Pierre Lacroix
- Date of birth: 23 January 1935
- Place of birth: Houeillès, France
- Date of death: 28 March 2019 (aged 84)
- Place of death: Colayrac-Saint-Cirq, France
- Height: 5 ft 4 in (1.63 m)
- Weight: 163 lb (74 kg)

Rugby union career
- Position(s): Scrum-half

Amateur team(s)
- Years: Team / Apps / (Points)
- 1955-1959: Stade Montois /  / ()
- 1959-1971: SU Agen /  / ()

International career
- Years: Team / Apps / (Points)
- 1958–1963: France / 27 / (12)
- Correct as of 3 April 2019

= Pierre Lacroix (rugby union) =

French rugby union player (1935–2019)

Pierre Lacroix (23 January 1935 – 28 March 2019) was a French rugby union player who played at scrum-half for the France national team.

He played most of his player career for SU Agen, from 1959/60 to 1970/71. He won three times the French Championship, in 1961/62, 1964/65 and 1965/66.

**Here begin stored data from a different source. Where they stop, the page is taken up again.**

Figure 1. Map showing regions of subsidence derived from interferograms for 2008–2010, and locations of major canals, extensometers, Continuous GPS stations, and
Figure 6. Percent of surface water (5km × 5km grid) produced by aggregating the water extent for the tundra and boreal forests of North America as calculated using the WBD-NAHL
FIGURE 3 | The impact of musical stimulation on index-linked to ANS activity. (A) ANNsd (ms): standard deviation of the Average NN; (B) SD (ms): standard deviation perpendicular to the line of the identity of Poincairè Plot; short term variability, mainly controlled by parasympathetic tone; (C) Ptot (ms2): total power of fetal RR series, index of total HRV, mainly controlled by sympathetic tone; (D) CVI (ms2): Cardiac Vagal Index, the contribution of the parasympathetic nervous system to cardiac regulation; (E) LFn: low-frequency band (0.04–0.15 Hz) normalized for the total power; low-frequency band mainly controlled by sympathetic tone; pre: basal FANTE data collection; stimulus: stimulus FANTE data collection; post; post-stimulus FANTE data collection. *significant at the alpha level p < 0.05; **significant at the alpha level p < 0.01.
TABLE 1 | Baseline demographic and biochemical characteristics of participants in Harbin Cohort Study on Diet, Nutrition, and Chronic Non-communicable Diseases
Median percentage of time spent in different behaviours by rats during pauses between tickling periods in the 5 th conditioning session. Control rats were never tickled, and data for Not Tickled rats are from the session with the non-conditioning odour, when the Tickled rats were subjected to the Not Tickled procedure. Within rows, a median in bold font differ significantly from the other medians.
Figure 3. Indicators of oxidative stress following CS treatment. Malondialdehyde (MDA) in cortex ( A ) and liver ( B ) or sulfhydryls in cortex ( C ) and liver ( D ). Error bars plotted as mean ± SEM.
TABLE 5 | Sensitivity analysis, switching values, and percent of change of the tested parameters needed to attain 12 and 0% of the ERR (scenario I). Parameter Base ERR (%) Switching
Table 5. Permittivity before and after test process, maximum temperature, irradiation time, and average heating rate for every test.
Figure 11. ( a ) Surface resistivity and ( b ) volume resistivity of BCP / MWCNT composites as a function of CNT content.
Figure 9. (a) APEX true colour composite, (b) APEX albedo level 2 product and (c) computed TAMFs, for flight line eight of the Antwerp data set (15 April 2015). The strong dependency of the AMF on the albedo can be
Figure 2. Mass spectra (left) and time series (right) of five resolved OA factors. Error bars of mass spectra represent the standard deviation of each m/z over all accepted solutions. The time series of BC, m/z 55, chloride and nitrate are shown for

On 9 March 1958, Lacroix made his debut for France in a 19–0 victory over Australia during their 1957–58 tour of Britain, Ireland and France. Lacroix scored his first try for France on 26 March 1960 in a 16–8 victory over Wales during the 1960 Five Nations Championship. Lacroix made his final appearance for France on 23 March 1963 in a 5–3 victory over Wales during the 1963 Five Nations Championship. Over the course of his international career, Lacroix earned 27 caps for France and scored 4 tries (for a total of 12 points). In his final nine appearances for France, Lacroix served as the team's captain.